# Filling the grain with a Tung Oil finish



## mlacab (Oct 21, 2008)

I am trying to acheave a hand rubbed finish on varius veneers. One in particular is Wenge. Does anybody have any suggestions on how to fill the grain and use a Tung Oil finish. I have heard that you can't spray a sealer (multiple coats) to fill the grain as the Oil will not penetrate the wood. I am also hearing the same regarding a paste filler. I am on a deadline to get samples out and would be thankfull for any and all feedback. Thanks,MLACAB


----------



## cabinetman (Jul 5, 2007)

*WELCOME TO THE FORUM*

Wenge is a porous and oily wood. Take a sample and give it a good wipe down with acetone. Then use a paste wood filler. Use *this one* or similar one that is solvent based.

_WHAT TO WORK ON_.
A. Do the following statements agree with the forum thread on grain filling under a tung oil finish? (i) Wenge is one of the veneers the first poster wants to give a hand rubbed finish. (ii) The reply recommends a water-based paste wood filler. (iii) The first poster has heard that spraying several coats of sealer keeps the oil from penetrating the wood. For each, answer yes or no and quote the deciding words.
B. According to the tung oil forum thread, why has the first poster heard that spraying multiple coats of sealer is not a way to fill the grain?
C. Resume the forum thread on filling grain under a tung oil finish from the point where it stops.

_EXERCISE DATA_.
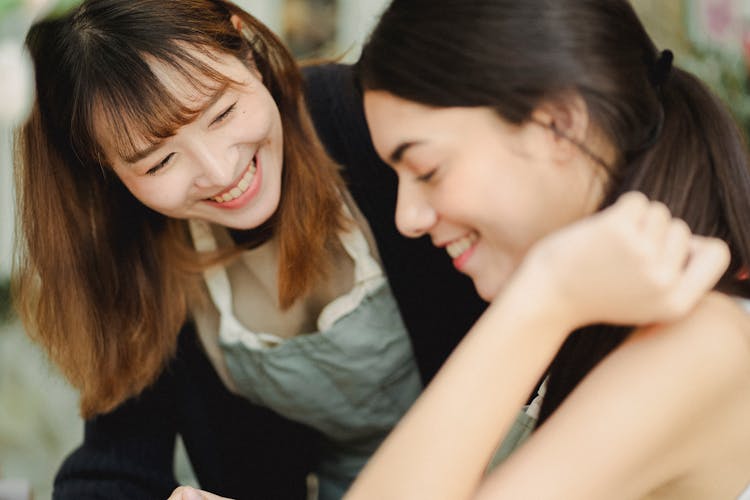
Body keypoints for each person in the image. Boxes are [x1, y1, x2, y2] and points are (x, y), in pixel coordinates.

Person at [13, 1, 486, 499]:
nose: (220, 173)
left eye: (222, 112)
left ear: (248, 51)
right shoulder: (138, 256)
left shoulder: (369, 121)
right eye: (158, 163)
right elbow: (110, 463)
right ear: (100, 169)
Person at [345, 0, 750, 498]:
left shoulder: (697, 342)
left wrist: (548, 293)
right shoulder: (597, 318)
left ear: (559, 125)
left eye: (428, 170)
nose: (406, 218)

_PER-TASK ANSWERS_.
A.
(i) Yes: "One in particular is Wenge."
(ii) No: "Use *this one* or similar one that is solvent based."
(iii) Yes: "I have heard that you can't spray a sealer (multiple coats) to fill the grain as the Oil will not penetrate the wood."

B. The poster has heard that after multiple coats of sprayed sealer, the tung oil will not penetrate the wood.

C.
Once you are done with that procedure, you can use most any finish. The products marked "Tung Oil Finish" may or may not have any pure tung oil in it at all. Most "finishes" marked that way are a mix of an oil, usually boiled linseed oil, mineral spirits, and an oil base varnish, usually mixed in thirds. You can use those or mix your own and increase the varnish ratio to 50%.

Or, you could just use as a wipe on finish a thinned mix of oil base varnish or oil base polyurethane, and mineral spirits.


----------



## Rob (Oct 31, 2006)

I would do as cabinetman suggested but would use a spitcoat of dewaxed shellac before applying the filler. The oils may come back to haunt you without a barrier coat of some kind.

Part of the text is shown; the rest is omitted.